It is all part of a vast banana extravaganza that we are asked to admire and make believe is the blueprint for a dream society.

Quite right.  There’s only one thing to do when faced with these bananas:

yup.  Dip them in boiling oil.

9 comments

  1. walking through certain museums, I’ve made the remark, “that’s not art. It’s a waste of time, effort and materials.” I might have said that far too loudly a few times

  2. TheRandomTexan said it, and it’s a variation on “write a book” and then “sell” it. In both cases, it’s laundering a bribe paid to a politician, as a quid pro quo.

  3. I enjoy/appreciate a lot of modern art, but like all things new in art – most of it is crap. 100 years from now it will have settled out and the crap will be more or less gone with the worthwhile art still appreciated.

    More specifically related to installation art and concept art generally – it is showmanship and trendy bullshit almost without exception. A triumph of marketing if you will. Look back at the 50s and 60s where the minimalist and concept art kind of took off. No one who isn’t already vested in that movement cares about it, in another 50 years it will be dead. Meanwhile, the Expressionist from the 20s-40s are quite mainstream. Not all art movements have equal value and many are dead ends.

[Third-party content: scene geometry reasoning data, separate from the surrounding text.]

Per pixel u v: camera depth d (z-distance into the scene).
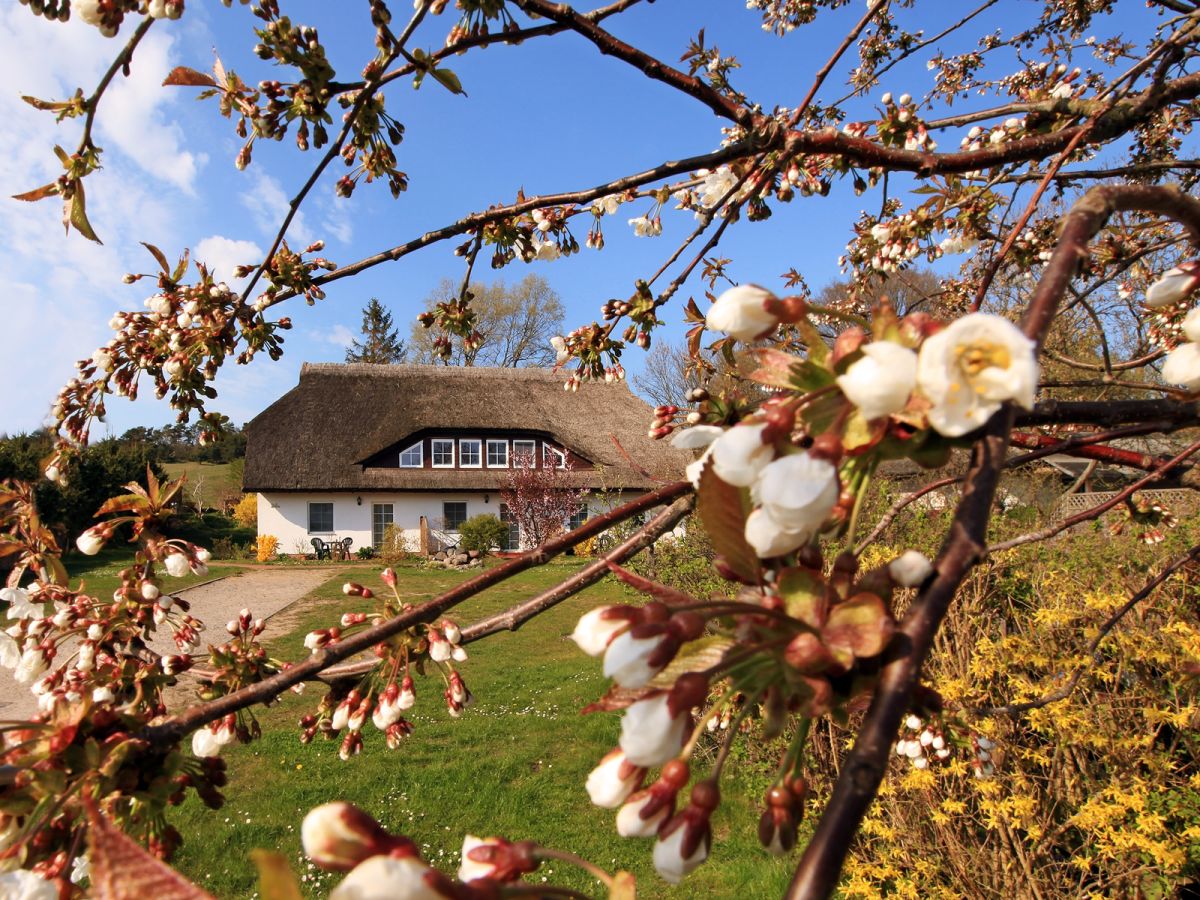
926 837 3.57
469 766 5.74
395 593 1.77
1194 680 2.34
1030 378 0.62
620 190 2.10
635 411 26.56
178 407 2.31
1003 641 3.22
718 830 4.59
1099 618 3.28
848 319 0.85
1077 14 3.93
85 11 1.40
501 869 0.69
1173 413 1.04
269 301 2.33
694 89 1.69
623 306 2.54
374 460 23.42
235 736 1.56
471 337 2.81
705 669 0.71
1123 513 3.42
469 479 23.50
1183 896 3.26
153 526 1.99
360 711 1.73
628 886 0.66
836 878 0.54
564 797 5.26
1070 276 0.76
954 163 1.63
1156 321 3.21
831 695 0.66
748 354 0.81
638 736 0.66
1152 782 2.92
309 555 22.33
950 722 2.12
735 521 0.79
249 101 1.68
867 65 4.15
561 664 8.86
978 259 4.35
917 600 0.66
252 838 4.74
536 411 25.42
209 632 11.25
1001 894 3.21
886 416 0.70
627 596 7.41
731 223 2.47
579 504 22.50
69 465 2.33
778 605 0.71
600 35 1.65
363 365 26.11
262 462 22.53
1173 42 1.62
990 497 0.67
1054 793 3.23
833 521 0.75
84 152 1.61
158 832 1.16
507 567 1.52
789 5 4.39
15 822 1.01
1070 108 1.98
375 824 0.64
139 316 2.33
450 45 1.65
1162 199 0.83
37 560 1.93
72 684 1.67
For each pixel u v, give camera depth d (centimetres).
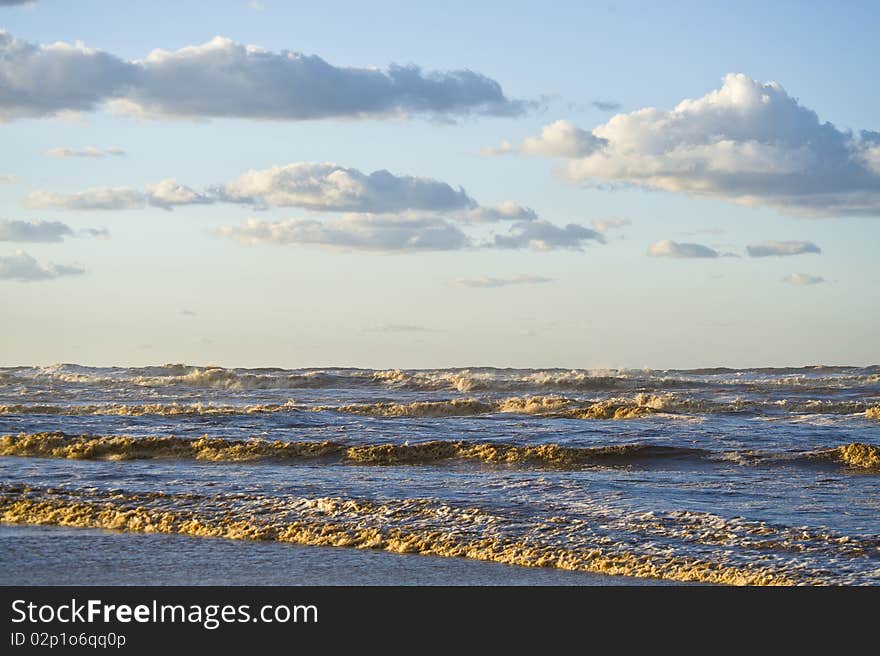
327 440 3850
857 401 6406
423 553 2008
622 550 1953
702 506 2405
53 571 1856
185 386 8694
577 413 5022
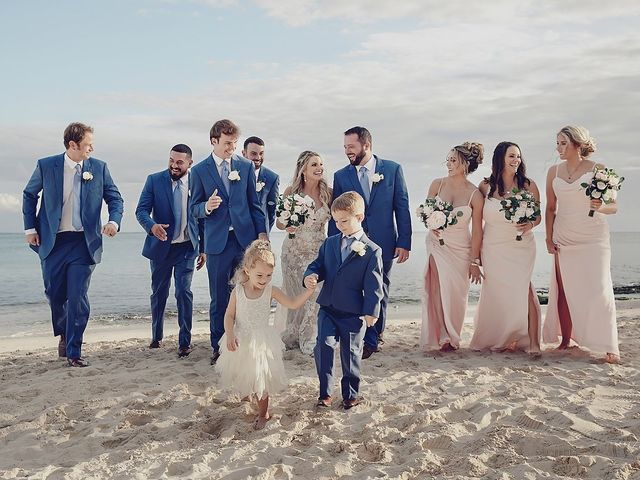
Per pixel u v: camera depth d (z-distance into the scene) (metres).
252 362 4.76
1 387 6.05
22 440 4.57
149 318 13.50
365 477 3.69
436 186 7.52
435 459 3.95
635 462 3.66
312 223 7.45
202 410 5.17
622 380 5.83
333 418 4.84
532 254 7.19
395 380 5.90
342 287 5.08
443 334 7.34
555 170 7.11
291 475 3.78
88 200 6.95
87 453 4.36
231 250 6.85
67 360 7.31
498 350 7.32
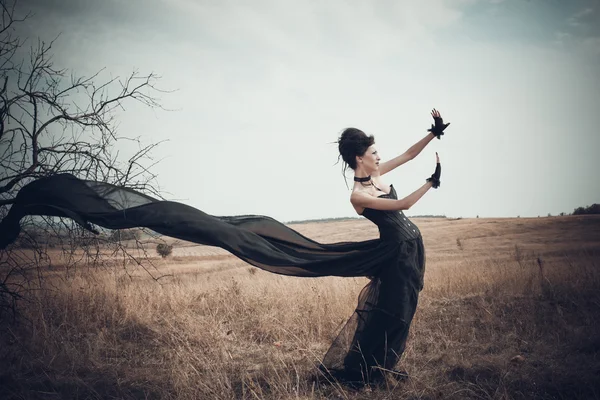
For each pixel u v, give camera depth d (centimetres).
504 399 331
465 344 485
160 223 376
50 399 362
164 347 520
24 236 554
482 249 3266
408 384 374
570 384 358
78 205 391
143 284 852
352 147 401
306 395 364
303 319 592
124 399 372
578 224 4309
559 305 627
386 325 383
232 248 377
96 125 590
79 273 716
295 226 5525
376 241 411
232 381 409
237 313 687
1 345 473
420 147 431
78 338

  4. Here’s my financial tip of the day for Justin Sun: Yesterday I bought a 6 pack of Comedians at IGA for the sum of 58 cents a pound.

    However, they are still green so eating them right away is not an option unless a side order of hershey squirts is acceptable.

  5. Modern “art” is little more than a celebration of the profane, blasphemous, ugly, or just plain stupid. This person who bought this reminds me of the old adage “a fool and his money are soon parted”.

  6. I might have said this here before, in which case, I apologize. Charles M. Russell, the Montana Cowboy Artist (1864-1926) who painted many of the classic cowboy pictures so admired today, once said that,
    “An Artist is the only thing you can say you is that nobody can say you ain’t,”

    H.L. Mencken said once that no one has ever gone broke underestimating the taste of the American Public.
    Banana on the wall is an example of the truth of both of these statements.